SIMEON BOLARINWA is a Senior Petroleum Engineer with Saudi Aramco’s Gas Production Engineering Division of the Southern Area Production Engineering Department (SAPED). Prior to joining Saudi Aramco in 2009, he worked for Schlumberger Well Services Coiled Tubing division for 12 years in various capacities in West Africa and North America. In 1995, Mr. Bolarinwa received his M.S degree in Mechanical Engineering from the now Gubkin Russian State University of Oil and Gas, Moscow, Russia, specializing in drilling machines and equipment.
FADEL AL-GHURAIRI is a Senior Production Engineer working on gas fields for Saudi Aramco. He has 24 years of experience in production and reservoir engineering. In the last 10 years he has specialized in stimulation and fracturing of deep gas wells. He holds a B.S. degree in Petroleum Engineering from the King Fahd University of Petroleum and Minerals.
TOMISLAV BUKOVAC is a Schlumberger Stimulation District Technical Engineer based in Saudi Arabia. He has nine years of experience in oil and gas industry in areas such as sand control, matrix acidizing, hydraulic fracturing and production engineering, with operations in Algeria, the U.S., Central and Eastern Europe, offshore Black Sea and Saudi Arabia. In 2003, he received his B.S. degree in Petroleum Engineering from the University of Zagreb, Croatia. He has authored several articles and SPE papers in the field of stimulation technology application.
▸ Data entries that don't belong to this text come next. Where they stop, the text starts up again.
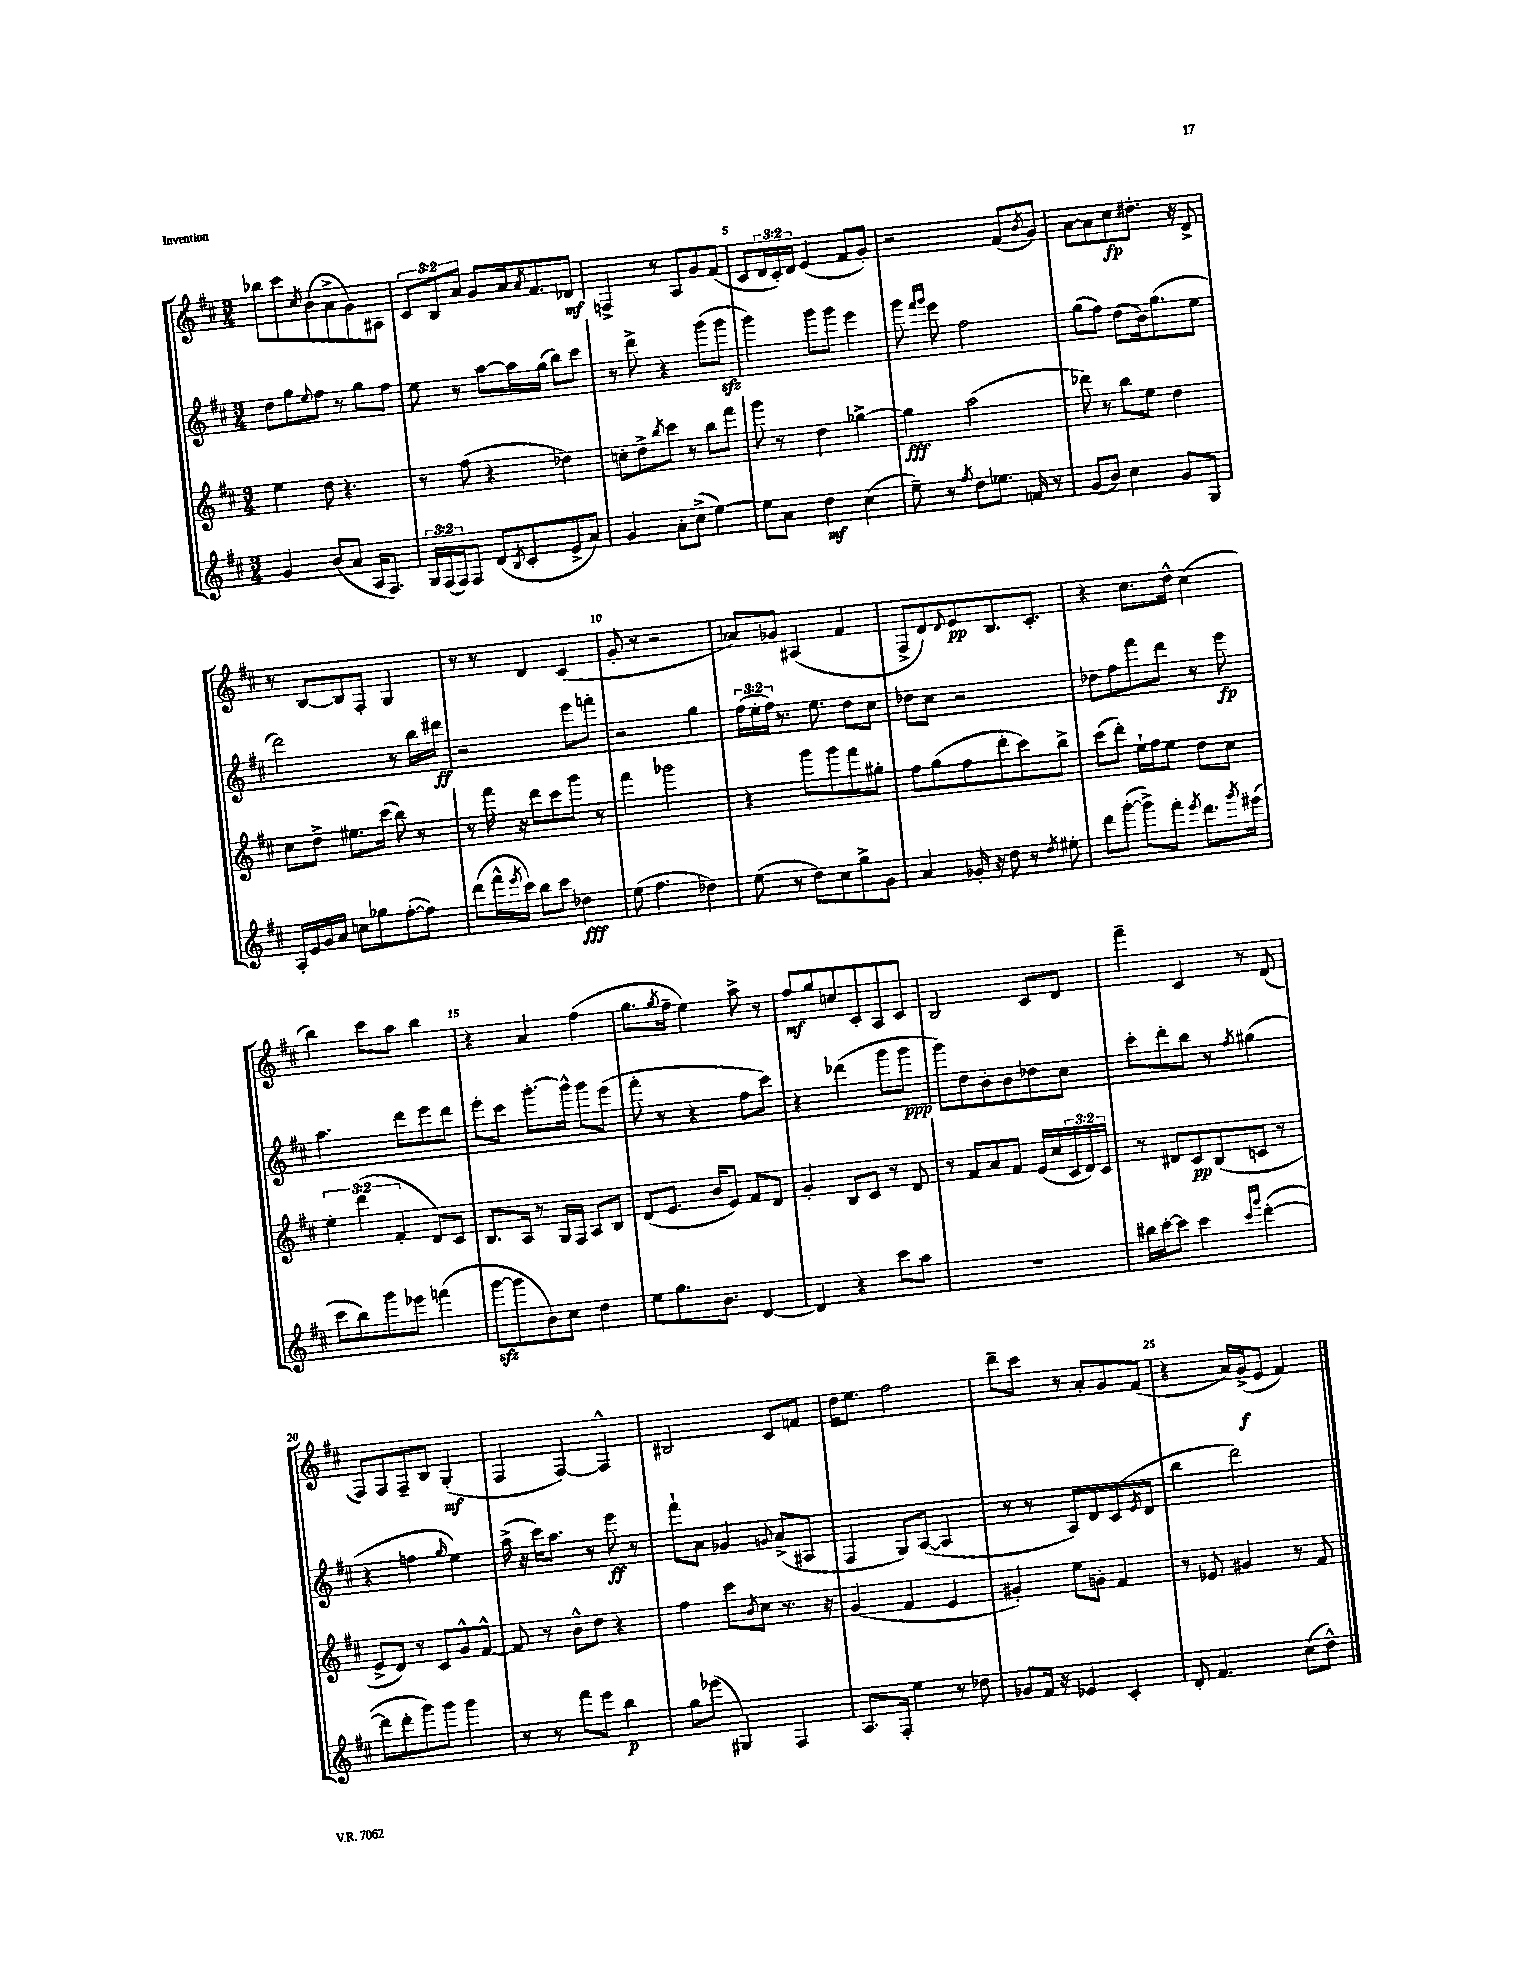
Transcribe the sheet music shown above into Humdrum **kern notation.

**kern	**dynam	**kern	**dynam	**kern	**dynam	**kern	**dynam
*part4	*part4	*part3	*part3	*part2	*part2	*part1	*part1
*staff4	*staff4	*staff3	*staff3	*staff2	*staff2	*staff1	*staff1
*clefG2	*	*clefG2	*	*clefG2	*	*clefG2	*
*k[f#c#]	*	*k[f#c#]	*	*k[f#c#]	*	*k[f#c#]	*
*M3/4	*	*M3/4	*	*M3/4	*	*M3/4	*
=2	=2	=2	=2	=2	=2	=2	=2
4g/	.	4ee\	.	8dd\L	.	8bb-X\L	.
.	.	.	.	8gg\	.	8ccc#\	.
.	.	.	.	8qqee/	.	8qcc#/	.
(8b/L	.	8dd\	.	8ff#\J	.	(8b\	.
8a/J	.	4.r	.	8r	.	8a^\	.
16A/KL	.	.	.	8gg\L	.	8g\)	.
8.F#/J)	.	.	.	.	.	.	.
.	.	.	.	8ff#\J	.	8A#X\J	.
=3	=3	=3	=3	=3	=3	=3	=3
24G/LL	.	8r	.	8ee\	.	12c#/L	.
(24F#/	.	.	.	.	.	.	.
24F#/J)	.	.	.	.	.	12B/	.
8F#/J	.	(8ff#\	.	8r	.	.	.
.	.	.	.	.	.	12a/J	.
(8d/L	.	4r	.	[8aa\L	.	8g/L	.
8qB/	.	.	.	.	.	.	.
8c#'/	.	.	.	16aa\L]	.	16a/k	.
.	.	.	.	.	.	8qa/	.
.	.	.	.	(16gg\JJ	.	8.f#/	.
8e^/	.	4dd-X\)	.	8bb\L)	.	.	.
8a/J)	.	.	.	8ccc#\J	.	8d-X/J	mf
=4	=4	=4	=4	=4	=4	=4	=4
4g/	.	8ccn'\L	.	8r	.	4Fn^/	.
.	.	8dd^\	.	8ddd^\	.	.	.
.	.	8qbb/	.	.	.	.	.
8a'\L	.	8ccc#\J	.	4r	.	8r	.
(8cc#^\J	.	8r	.	.	.	8A/L	.
[4ee\)	.	8bb\L	.	(8ggg\L	.	8g/	.
.	.	8fff#\J	.	8gggzz\J	.	(8f#/J	.
=5	=5	=5	=5	=5	=5	=5	=5
8ee\L]	.	8ggg\	.	4ggg\)	.	8c#/L	.
8a\J	.	8r	.	.	.	24d/L	.
.	.	.	.	.	.	24c#'/)	.
.	.	.	.	.	.	24d/JJ	.
4dd\	mf	4dd\	.	8ggg\L	.	(4e/	.
.	.	.	.	8ggg\J	.	.	.
(4cc#\	.	[4gg-X^\	.	4eee\	.	8f#/L	.
.	.	.	.	.	.	8g'/J)	.
=6	=6	=6	=6	=6	=6	=6	=6
8ee~\)	.	4gg-\]	fff	8ggg\	.	2r	.
.	.	.	.	16qqfff#/LL	.	.	.
.	.	.	.	16qqggg/JJ	.	.	.
8r	.	.	.	8eee\	.	.	.
8qff#/	.	.	.	.	.	.	.
8dd\L	.	(2aa\	.	2ff#\	.	.	.
8.ee-X\J	.	.	.	.	.	.	.
.	.	.	.	.	.	(8f#/L	.
16fn/	.	.	.	.	.	.	.
.	.	.	.	.	.	8qb/	.
8r	.	.	.	.	.	8g/J)	.
=7	=7	=7	=7	=7	=7	=7	=7
(8g/L	.	8ddd-X\)	.	(8gg\L	.	[8a\L	.
8b/J)	.	8r	.	8ff#\J)	.	8a\]	.
4cc#\	.	8bb\L	.	(8dd\L	.	8cc#\	fp
.	.	8ee\J	.	16b\k)	.	8.dd#X'\J	.
.	.	.	.	(8.gg\	.	.	.
8g/L	.	4dd\	.	.	.	.	.
.	.	.	.	.	.	16r	.
8G/J	.	.	.	8ee\J	.	8d^/	.
!!LO:LB:g=z
=8	=8	=8	=8	=8	=8	=8	=8
16A'/LL	.	8cc#\L	.	2ddd\)	.	8r	.
16e/	.	.	.	.	.	.	.
16g/	.	8dd^\J	.	.	.	[8B/L	.
16a/JJ	.	.	.	.	.	.	.
8ccn\L	.	8.ee#X\L	.	.	.	8B/]	.
8gg-X\	.	.	.	.	.	8F#'/J	.
.	.	(16ccc#\Jk	.	.	.	.	.
([8ff#'\	.	8bb\)	.	8r	.	4G/	.
8ff#\J])	.	8r	.	16bb\LL	.	.	.
.	.	.	.	16ddd#X\JJ	ff	.	.
=9	=9	=9	=9	=9	=9	=9	=9
(8ddd\L	.	8r	.	2r	.	8r	.
16fff#^^\L	.	16fff#\	.	.	.	8r	.
8qeee/	.	.	.	.	.	.	.
16ccc#\JJ)	.	16r	.	.	.	.	.
8bb\L	.	8ddd\L	.	.	.	4d/	.
8ccc#\J	.	8ccc#\	.	.	.	.	.
4dd-X\	fff	8ggg\J	.	8eee\L	.	(4c#/	.
.	.	8r	.	8fffn'\J	.	.	.
=10	=10	=10	=10	=10	=10	=10	=10
(8ee\	.	4fff#\	.	2r	.	8g'/	.
4.ff#\	.	.	.	.	.	8r	.
.	.	2ggg-X\	.	.	.	2r	.
4dd-X\)	.	.	.	4gg\	.	.	.
=11	=11	=11	=11	=11	=11	=11	=11
(8ee\	.	4r	.	(24ff#\LL	.	8a-X/L)	.
.	.	.	.	24ee'\	.	.	.
.	.	.	.	24ff#\JJ)	.	.	.
8r	.	.	.	8.r	.	8g-X/J	.
8dd\L)	.	8ggg\L	.	.	.	(4A#X/	.
.	.	.	.	8.ee\	.	.	.
8cc#\	.	8ggg\	.	.	.	.	.
8gg^\	.	8fff#\	.	8dd\L	.	4f#/	.
8g\J	.	8gg#X'\J	.	8cc#\J	.	.	.
=12	=12	=12	=12	=12	=12	=12	=12
4a/	.	8ff#\L	.	8dd-X\L	.	8F#^/L	.
.	.	(8gg\	.	8cc#\J	.	8d/)	.
.	.	.	.	.	.	8qqd/	.
16g-X'/	.	8ff#\	.	2r	.	8e/	pp
16r	.	.	.	.	.	.	.
8dd\	.	8ddd'\	.	.	.	8.B/	.
8r	.	8ccc#\)	.	.	.	.	.
.	.	.	.	.	.	8.c#'/J	.
8qdd/	.	.	.	.	.	.	.
8ee#X'\	.	8bb^\J	.	.	.	.	.
=13	=13	=13	=13	=13	=13	=13	=13
8ddd\L	.	(8ccc#\L	.	8dd-X\L	.	4r	.
([8ggg'\J	.	8ddd'\J)	.	8ff#\	.	.	.
8ggg^\L])	.	16ee`\LL	.	8fff#\	.	8.cc#\L	.
.	.	16ff#\J	.	.	.	.	.
8fff#'\J	.	8ee\J	.	8ddd\J	.	.	.
.	.	.	.	.	.	16dd^^\Jk	.
8qeee/	.	.	.	.	.	.	.
8.ddd\L	.	8dd\L	.	8r	.	(4cc#\	.
.	.	8cc#\J	.	8eee\	fp	.	.
8qggg/	.	.	.	.	.	.	.
(16eee#X\Jk	.	.	.	.	.	.	.
!!LO:LB:g=z
=14	=14	=14	=14	=14	=14	=14	=14
8ccc#\L	.	6ee'\	.	4.aa\	.	4bb\)	.
8bb\)	.	.	.	.	.	.	.
.	.	(6ddd\	.	.	.	.	.
8ggg\	.	.	.	.	.	8ccc#\L	.
.	.	6f#'/	.	.	.	.	.
8eee-X\J	.	.	.	8ddd\L	.	8aa\J	.
(4fffn\	.	8d/L)	.	8eee\	.	4bb\	.
.	.	8c#/J	.	8ddd\J	.	.	.
=15	=15	=15	=15	=15	=15	=15	=15
[8gggzz\L	.	8.B/L	.	8eee'\L	.	4r	.
8ggg\]	.	.	.	8ccc#\J	.	.	.
.	.	16A/Jk	.	.	.	.	.
8b\)	.	8r	.	[8.ggg'\L	.	4a/	.
8cc#\J	.	16G/LL	.	.	.	.	.
.	.	16F#/JJ	.	16ggg^^\Jk]	.	.	.
4dd\	.	8A/L	.	8ggg\L	.	(4ff#\	.
.	.	8B/J	.	(8eee\J	.	.	.
=16	=16	=16	=16	=16	=16	=16	=16
8ee\L	.	(8d/L	.	8fff#'\	.	8.gg\L	.
8.gg\	.	8.e/J	.	8r	.	.	.
.	.	.	.	.	.	8qgg/	.
.	.	.	.	.	.	16ff#~\Jk	.
.	.	.	.	4r	.	4ee\)	.
8.b\J	.	16b/KL	.	.	.	.	.
.	.	8e/J)	.	.	.	.	.
[4d/	.	8f#/L	.	8ff#\L	.	8aa^\	.
.	.	8d/J	.	8ccc#\J)	.	8r	.
=17	=17	=17	=17	=17	=17	=17	=17
4d/]	.	4g'/	.	4r	.	8ff#/L	mf
.	.	.	.	.	.	8gg/	.
4r	.	8B/L	.	(4ddd-X\	.	8ccn/	.
.	.	8c#/J	.	.	.	8c#'/	.
8ccc#\L	.	8r	.	8ggg\L	.	8A/	.
8aa\J	.	8d/	.	8ggg\J	ppp	8c#/J	.
=18	=18	=18	=18	=18	=18	=18	=18
2.r	.	8r	.	8ggg\L)	.	2B/	.
.	.	8f#/L	.	8dd\	.	.	.
.	.	8a/	.	8b'\	.	.	.
.	.	8f#/J	.	8b\	.	.	.
.	.	(16e/LL	.	8dd-X\	.	8c#/L	.
.	.	16cc#/	.	.	.	.	.
.	.	24c#/	.	8cc#\J	.	8d/J	.
.	.	24d/)	.	.	.	.	.
.	.	24c#/JJ	.	.	.	.	.
=19	=19	=19	=19	=19	=19	=19	=19
16bb#X\LL	.	8r	.	8ccc#'\L	.	4fff#~\	.
[16ccc#'\J	.	.	.	.	.	.	.
8ccc#\J]	.	8d#X/L	.	8ddd'\	.	.	.
4ccc#\	.	8c#/	pp	8bb\J	.	4c#/	.
.	.	(8B/	.	8r	.	.	.
16qqccc#/LL	.	.	.	.	.	.	.
16qqggg/JJ	.	.	.	8qff#/	.	.	.
([4ddd'\	.	8cn/J	.	(4gg#X\	.	8r	.
.	.	8r	.	.	.	(8d/	.
!!LO:LB:g=z
=20	=20	=20	=20	=20	=20	=20	=20
8ddd\L]	.	8e^/L	.	4r	.	8F#/L)	.
8ddd'\	.	8d/J)	.	.	.	8F#/	.
8ggg\)	.	8r	.	4ffn\	.	8F#~/	.
8ggg\J	.	8c#/L	.	.	.	8B/J	.
.	.	.	.	16qqgg/	.	.	.
4ggg\	.	8g^^/	.	4ee\)	.	(4G'/	mf
.	.	[8f#^^/J	.	.	.	.	.
=21	=21	=21	=21	=21	=21	=21	=21
8r	.	8f#/]	.	(16aa^\	.	4F#/	.
.	.	.	.	16r	.	.	.
8r	.	8r	.	16ccc#\KL)	.	.	.
.	.	.	.	8.aa\J	.	.	.
8fff#\L	.	8b^^\L	.	.	.	[4F#/)	.
8eee\J	.	8dd\J	.	8r	.	.	.
4bb\	p	4r	.	8eee\	ff	4F#^^/]	.
.	.	.	.	8r	.	.	.
=22	=22	=22	=22	=22	=22	=22	=22
8gg\L	.	4ff#\	.	8fff#`\L	.	2B#X/	.
(8eee-X\J	.	.	.	8a\J	.	.	.
4G#X/)	.	8ccc#\L	.	4g-X/	.	.	.
.	.	8qb/	.	.	.	.	.
.	.	8cc#\J	.	.	.	.	.
.	.	.	.	8qqgn/	.	.	.
4F#/	.	8.r	.	(8a^/L	.	8c#/L	.
.	.	.	.	8A#X/J	.	8fn/J	.
.	.	16r	.	.	.	.	.
=23	=23	=23	=23	=23	=23	=23	=23
8.A/L	.	(4g/	.	4F#/	.	16dd\KL	.
.	.	.	.	.	.	8.ee\J	.
16F#'/Jk	.	.	.	.	.	.	.
4ee\	.	4f#/	.	8G/L)	.	2ff#\	.
.	.	.	.	([8A/J	.	.	.
8r	.	4e/	.	4A/]	.	.	.
8dd-X\	.	.	.	.	.	.	.
=24	=24	=24	=24	=24	=24	=24	=24
8g-X/L	.	4g#X'/)	.	8r	.	8ddd~\L	.
16f#/Jk	.	.	.	8r	.	8ccc#\J	.
16r	.	.	.	.	.	.	.
4e-X/	.	8ee\L	.	8A/L)	.	8r	.
.	.	8gn'\J	.	8d/	.	8a'/L	.
4c#'/	.	4f#/	.	(8c#/	.	8g/	.
.	.	.	.	8qe/	.	.	.
.	.	.	.	8d/J	.	(8f#/J	.
=25	=25	=25	=25	=25	=25	=25	=25
8d'/	.	8r	.	4bb\	.	4r	.
4.f#/	.	8e-X/	.	.	.	.	.
.	.	4g#X/	.	2ddd\)	.	16a/LL)	.
.	.	.	.	.	.	(16g^/J	f
.	.	.	.	.	.	8e/J	.
(8cc#\L	.	8r	.	.	.	4f#/)	.
8dd^^\J)	.	8f#/	.	.	.	.	.
==	==	==	==	==	==	==	==
*-	*-	*-	*-	*-	*-	*-	*-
DR. M. NIHAT GURMEN is a Technical Manager at Schlumberger for the Arabian Market covering Saudi Arabia and Bahrain. He is a Subject Matter Expert in the company for stimulation products, fluids and services. He has 12 years of academic and industrial experience in the oil and gas industry. He served in several technical and operational positions covering a wide variety of basins in the world. Dr. Gurmen received his B.S. degree in Chemical Engineering from Bogazici University, Istanbul, Turkey, and earned a Ph.D. degree from the University of South Florida, Tampa, Fla. He was a postdoctoral fellow at the University of Michigan, Ann Arbor, Mich., in the Fogler Research Group before joining Schlumberger. Nihat is an active member of SPE, and is co-author of numerous journal, SPE and patent publications.
BRIAN SINOSIC is a Senior Production Engineer with Schlumberger. He has 11 years of experience in the oil and gas industry, having served in operational and technical positions within several basins in the U.S. midcontinent, Alaska and Saudi Arabia. His expertise includes well cementing, stimulation and production evaluation in both sandstone and carbonate reservoirs under a variety of pressure and temperature conditions. He received his B.S. degree in Chemical Engineering from the University of Waterloo in Ontario, Canada, and is a member of SPE.